Many cybersecurity incidents do not start with sophisticated malware or advanced exploits. Instead, they often begin with simple misconfigurations and poor credential practices. When these weaknesses combine, attackers can move from reconnaissance to full data compromise surprisingly quickly.
This case study details an incident involving:
- An exposed Spring Boot Actuator endpoint
- Plaintext credentials stored in a spreadsheet
- A risky authentication method (ROPC)
These vulnerabilities ultimately allowed attackers to compromise a SharePoint service account of the target organization and exfiltrate data from SharePoint Online.
**Phase 1: Exposed Spring Boot Actuator**
Spring Boot is a Java framework designed to make building production-ready web applications and microservices fast and simple. On the other hand, Spring Boot Actuator is a built-in module that provides operational information about a running Spring Boot application. In this incident, Spring Boot Actuator endpoints were exposed without authentication. The requests returned an HTTP 200 status code and revealed sensitive information.

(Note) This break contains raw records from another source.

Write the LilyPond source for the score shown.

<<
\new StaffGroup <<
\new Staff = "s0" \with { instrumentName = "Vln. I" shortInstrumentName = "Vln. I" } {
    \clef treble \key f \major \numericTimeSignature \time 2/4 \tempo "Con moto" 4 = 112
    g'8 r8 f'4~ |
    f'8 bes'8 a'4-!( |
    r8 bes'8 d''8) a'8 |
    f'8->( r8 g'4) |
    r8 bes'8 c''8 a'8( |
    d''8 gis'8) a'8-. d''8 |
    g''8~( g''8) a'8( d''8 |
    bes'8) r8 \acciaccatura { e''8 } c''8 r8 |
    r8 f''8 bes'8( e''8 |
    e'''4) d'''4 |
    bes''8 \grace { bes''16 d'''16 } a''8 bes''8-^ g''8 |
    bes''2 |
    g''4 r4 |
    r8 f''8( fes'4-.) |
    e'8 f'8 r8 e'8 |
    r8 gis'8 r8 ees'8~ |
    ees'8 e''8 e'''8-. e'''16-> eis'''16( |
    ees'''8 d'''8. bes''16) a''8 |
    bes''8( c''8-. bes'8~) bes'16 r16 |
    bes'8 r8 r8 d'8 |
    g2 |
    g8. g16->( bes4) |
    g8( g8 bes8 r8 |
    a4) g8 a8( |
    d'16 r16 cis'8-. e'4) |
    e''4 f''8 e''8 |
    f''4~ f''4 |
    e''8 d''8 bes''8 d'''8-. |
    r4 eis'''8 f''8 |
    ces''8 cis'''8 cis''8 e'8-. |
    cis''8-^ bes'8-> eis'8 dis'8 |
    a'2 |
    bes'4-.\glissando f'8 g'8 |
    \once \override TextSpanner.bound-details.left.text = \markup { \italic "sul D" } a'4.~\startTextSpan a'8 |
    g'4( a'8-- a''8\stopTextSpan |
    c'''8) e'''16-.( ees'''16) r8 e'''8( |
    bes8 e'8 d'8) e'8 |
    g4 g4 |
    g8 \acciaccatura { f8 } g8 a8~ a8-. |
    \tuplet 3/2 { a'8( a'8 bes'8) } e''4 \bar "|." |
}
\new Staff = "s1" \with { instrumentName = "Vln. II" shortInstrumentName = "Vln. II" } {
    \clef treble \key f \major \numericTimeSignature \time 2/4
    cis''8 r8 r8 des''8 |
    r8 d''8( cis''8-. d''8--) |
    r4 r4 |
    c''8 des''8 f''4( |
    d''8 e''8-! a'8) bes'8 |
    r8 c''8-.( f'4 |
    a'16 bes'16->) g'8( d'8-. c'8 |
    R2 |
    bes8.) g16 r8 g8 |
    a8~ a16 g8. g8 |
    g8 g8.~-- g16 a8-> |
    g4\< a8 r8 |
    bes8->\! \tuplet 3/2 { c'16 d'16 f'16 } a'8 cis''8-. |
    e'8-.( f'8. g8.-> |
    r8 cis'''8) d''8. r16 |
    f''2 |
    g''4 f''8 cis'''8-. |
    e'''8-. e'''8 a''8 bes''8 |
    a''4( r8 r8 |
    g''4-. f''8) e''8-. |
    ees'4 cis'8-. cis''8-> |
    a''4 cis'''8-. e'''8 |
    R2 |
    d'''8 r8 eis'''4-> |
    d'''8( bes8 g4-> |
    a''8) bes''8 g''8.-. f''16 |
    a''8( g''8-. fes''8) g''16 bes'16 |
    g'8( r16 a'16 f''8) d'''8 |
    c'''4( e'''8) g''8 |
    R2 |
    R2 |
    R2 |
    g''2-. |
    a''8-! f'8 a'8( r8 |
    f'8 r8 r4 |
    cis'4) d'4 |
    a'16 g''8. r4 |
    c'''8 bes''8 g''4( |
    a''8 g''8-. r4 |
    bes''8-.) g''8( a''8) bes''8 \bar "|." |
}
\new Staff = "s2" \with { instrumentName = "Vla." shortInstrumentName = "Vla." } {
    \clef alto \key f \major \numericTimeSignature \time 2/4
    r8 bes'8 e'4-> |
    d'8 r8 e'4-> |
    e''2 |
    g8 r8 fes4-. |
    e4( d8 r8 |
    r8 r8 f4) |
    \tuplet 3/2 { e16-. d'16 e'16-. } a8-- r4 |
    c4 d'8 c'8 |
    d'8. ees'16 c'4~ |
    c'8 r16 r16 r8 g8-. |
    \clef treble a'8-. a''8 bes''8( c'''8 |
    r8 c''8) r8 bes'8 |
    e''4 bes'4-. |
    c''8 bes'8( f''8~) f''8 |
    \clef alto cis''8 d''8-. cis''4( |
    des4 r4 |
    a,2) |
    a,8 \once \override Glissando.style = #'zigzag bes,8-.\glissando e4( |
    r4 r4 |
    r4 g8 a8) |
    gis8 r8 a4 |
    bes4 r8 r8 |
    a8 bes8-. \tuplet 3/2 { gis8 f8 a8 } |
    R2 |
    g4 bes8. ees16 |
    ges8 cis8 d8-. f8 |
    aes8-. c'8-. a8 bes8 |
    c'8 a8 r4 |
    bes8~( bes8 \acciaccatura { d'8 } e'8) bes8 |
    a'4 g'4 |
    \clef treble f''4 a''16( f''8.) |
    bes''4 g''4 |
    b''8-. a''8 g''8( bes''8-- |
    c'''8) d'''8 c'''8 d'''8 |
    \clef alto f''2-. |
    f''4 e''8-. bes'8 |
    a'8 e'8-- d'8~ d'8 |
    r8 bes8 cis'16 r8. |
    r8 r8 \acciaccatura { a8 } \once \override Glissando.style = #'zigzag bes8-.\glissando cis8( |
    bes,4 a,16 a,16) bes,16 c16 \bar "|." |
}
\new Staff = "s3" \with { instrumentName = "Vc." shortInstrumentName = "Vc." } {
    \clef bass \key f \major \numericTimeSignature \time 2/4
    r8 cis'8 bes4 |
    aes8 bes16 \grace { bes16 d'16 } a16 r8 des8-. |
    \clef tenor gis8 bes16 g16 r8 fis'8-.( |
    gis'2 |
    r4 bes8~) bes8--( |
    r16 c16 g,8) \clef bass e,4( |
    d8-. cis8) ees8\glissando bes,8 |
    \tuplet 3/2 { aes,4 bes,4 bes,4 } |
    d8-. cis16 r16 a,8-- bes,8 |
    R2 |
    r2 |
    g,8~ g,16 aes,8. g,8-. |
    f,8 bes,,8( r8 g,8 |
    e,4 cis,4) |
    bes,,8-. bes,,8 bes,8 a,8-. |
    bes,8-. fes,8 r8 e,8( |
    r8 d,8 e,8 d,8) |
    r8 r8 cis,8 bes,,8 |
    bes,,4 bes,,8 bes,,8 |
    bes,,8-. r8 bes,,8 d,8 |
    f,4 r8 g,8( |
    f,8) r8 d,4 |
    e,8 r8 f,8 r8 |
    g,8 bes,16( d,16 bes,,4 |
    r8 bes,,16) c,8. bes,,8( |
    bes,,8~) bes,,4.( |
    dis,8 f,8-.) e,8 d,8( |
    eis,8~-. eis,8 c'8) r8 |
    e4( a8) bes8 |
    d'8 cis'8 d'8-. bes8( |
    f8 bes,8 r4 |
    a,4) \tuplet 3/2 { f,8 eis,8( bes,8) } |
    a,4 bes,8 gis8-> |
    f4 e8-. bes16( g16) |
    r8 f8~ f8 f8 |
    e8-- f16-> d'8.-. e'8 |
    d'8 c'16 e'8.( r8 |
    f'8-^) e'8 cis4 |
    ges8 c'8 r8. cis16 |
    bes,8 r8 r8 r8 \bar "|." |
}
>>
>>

Figure 1: Spring Boot Actuator logs
Download Although no plaintext credentials were revealed, the /configprops endpoint exposed valuable information, including a configuration block related to SharePoint integration.
The exposed configuration revealed:
- The username of the SharePoint service account
- The SharePoint host URL
- Site name: Dynamic365
- Configuration source: application.yml
- Password field: masked (******)
Even though the password was masked, the threat actor learned that a valid account existed and that the credentials were stored in application.yml. This information served as valuable reconnaissance data that narrowed their attack surface.
**Phase 2: Plaintext secrets in a spreadsheet**
During our investigation, analysts discovered that sensitive secrets for an internal application were stored in plaintext within a spreadsheet. The spreadsheet contained credentials related to the internal Azure AD application, which we will refer to as [REDACTED]-2024 in this entry, specifically the following values:
- client-id
- client-secret
- secret-id
These values corresponded to the authentication credentials used by [REDACTED]-2024 to request tokens from Azure AD. Application secrets function similarly to passwords: anyone who possesses the client ID and client secret of an application can attempt to authenticate as that application and request tokens from Azure AD.
Because these secrets were stored in a spreadsheet:
- They could be easily copied or leaked
- They could bypass any centralized secret management controls
- Anyone with access to the file could impersonate the application
This is a common operational security issue when development or testing credentials are documented informally for convenience.
**Phase 3: Authentication abuse – ROPC login**
ROPC allows an application to sign in the user by directly handling their password. Instead of redirecting the user to a login page, the application collects the credentials and sends them to the identity provider.
Typical ROPC Flow
1. An application sends a request containing the:
- client-id
- client-secret
- username
- password
to the identity provider (Azure AD/Entra ID).
2. The identity provider validates the credentials.
3. If valid, it returns an access token.
4. The application uses the token to access APIs such as Microsoft Graph, SharePoint Online, or OneDrive.
The threat actor’s first two attempts to authenticate resulted in errors due to a missing client_assertion or client secret. The first attempt was via Dynamics 365 Finance and Operations.